Yesterday the Bank of England’s Monetary Policy Committee (MPC) held interest rates steady, unanimously voting to keep its main lending rate at 0.1% and maintain asset purchases at £895 billion. ‘The Committee does not intend to tighten monetary policy at least until there is clear evidence that significant progress is being made in eliminating spare capacity and achieving the 2% inflation target sustainably’ the MPC said. The committee expects inflation to return to about 2% in the coming months, however they added that ‘Inflation expectations remain well anchored’. Also, the Bank said it now saw growth of 7.25% this year, well up from the previous forecast of 5%, which would be the strongest since 1941.

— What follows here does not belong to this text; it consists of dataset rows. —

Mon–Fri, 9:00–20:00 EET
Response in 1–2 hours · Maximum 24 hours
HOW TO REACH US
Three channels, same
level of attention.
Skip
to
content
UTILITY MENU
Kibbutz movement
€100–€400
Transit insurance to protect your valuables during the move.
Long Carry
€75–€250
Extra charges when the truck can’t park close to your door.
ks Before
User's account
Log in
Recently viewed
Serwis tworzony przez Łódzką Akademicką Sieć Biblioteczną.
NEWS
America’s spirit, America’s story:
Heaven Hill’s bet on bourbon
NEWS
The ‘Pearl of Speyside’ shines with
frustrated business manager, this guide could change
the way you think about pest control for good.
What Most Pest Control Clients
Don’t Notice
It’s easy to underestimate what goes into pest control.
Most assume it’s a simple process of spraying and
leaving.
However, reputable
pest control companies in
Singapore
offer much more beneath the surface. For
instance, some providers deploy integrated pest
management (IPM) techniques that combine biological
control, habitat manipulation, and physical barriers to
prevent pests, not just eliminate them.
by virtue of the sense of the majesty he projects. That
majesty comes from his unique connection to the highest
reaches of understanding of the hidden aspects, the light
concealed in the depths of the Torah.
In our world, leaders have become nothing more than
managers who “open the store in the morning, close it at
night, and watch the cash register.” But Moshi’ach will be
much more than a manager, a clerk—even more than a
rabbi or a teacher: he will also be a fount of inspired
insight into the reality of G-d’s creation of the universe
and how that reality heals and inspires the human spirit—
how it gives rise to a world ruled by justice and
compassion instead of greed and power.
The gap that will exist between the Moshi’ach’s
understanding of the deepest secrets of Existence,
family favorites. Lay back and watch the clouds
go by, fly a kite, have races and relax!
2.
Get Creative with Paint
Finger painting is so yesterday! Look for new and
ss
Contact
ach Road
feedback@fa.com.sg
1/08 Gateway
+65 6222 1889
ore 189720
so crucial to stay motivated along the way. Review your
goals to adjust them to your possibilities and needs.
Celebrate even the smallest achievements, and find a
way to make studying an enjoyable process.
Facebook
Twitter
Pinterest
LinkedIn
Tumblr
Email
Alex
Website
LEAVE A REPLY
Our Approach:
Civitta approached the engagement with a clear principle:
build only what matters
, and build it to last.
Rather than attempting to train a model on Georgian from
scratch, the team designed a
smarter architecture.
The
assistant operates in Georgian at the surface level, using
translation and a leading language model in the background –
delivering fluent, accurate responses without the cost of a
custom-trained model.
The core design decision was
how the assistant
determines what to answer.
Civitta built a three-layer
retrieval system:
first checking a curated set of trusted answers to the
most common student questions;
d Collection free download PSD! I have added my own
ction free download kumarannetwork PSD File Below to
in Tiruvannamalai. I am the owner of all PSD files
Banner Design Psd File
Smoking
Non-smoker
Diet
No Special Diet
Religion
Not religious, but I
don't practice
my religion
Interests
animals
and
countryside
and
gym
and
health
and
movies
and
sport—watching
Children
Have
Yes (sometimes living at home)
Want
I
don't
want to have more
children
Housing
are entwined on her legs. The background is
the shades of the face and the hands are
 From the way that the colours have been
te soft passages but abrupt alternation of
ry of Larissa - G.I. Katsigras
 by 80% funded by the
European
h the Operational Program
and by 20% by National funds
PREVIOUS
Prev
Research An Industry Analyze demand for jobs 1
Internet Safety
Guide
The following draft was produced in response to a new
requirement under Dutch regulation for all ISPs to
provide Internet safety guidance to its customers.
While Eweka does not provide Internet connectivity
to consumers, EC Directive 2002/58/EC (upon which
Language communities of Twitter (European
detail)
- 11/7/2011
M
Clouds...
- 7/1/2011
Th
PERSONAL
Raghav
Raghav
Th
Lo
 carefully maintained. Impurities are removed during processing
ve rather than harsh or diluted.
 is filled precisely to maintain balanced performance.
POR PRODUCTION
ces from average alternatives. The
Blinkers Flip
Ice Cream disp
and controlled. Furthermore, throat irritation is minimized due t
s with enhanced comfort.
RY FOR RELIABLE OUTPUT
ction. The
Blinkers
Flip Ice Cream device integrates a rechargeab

The Bank's unchanged policy comes as a monthly report on jobs produced by the Recruitment and Employment Confederation and KPMG showed recruitment activity is rebounding at the fastest pace in 23 years. Temporary hires were also close to historic highs, expanding for a ninth straight month.

Today we also had April’s Non-farm Payroll numbers. The market estimates before the figures were for 1 million jobs added, an unemployment rate of 5.8% and participation rate of 61.6% before the figures.
The actual number of jobs added was only 266k with the previous month’s figure revised down to 770k from 916k. The unemployment rate rose to 6.1% versus the prior month’s reading of 6% and the participation rate rose to 61.7%.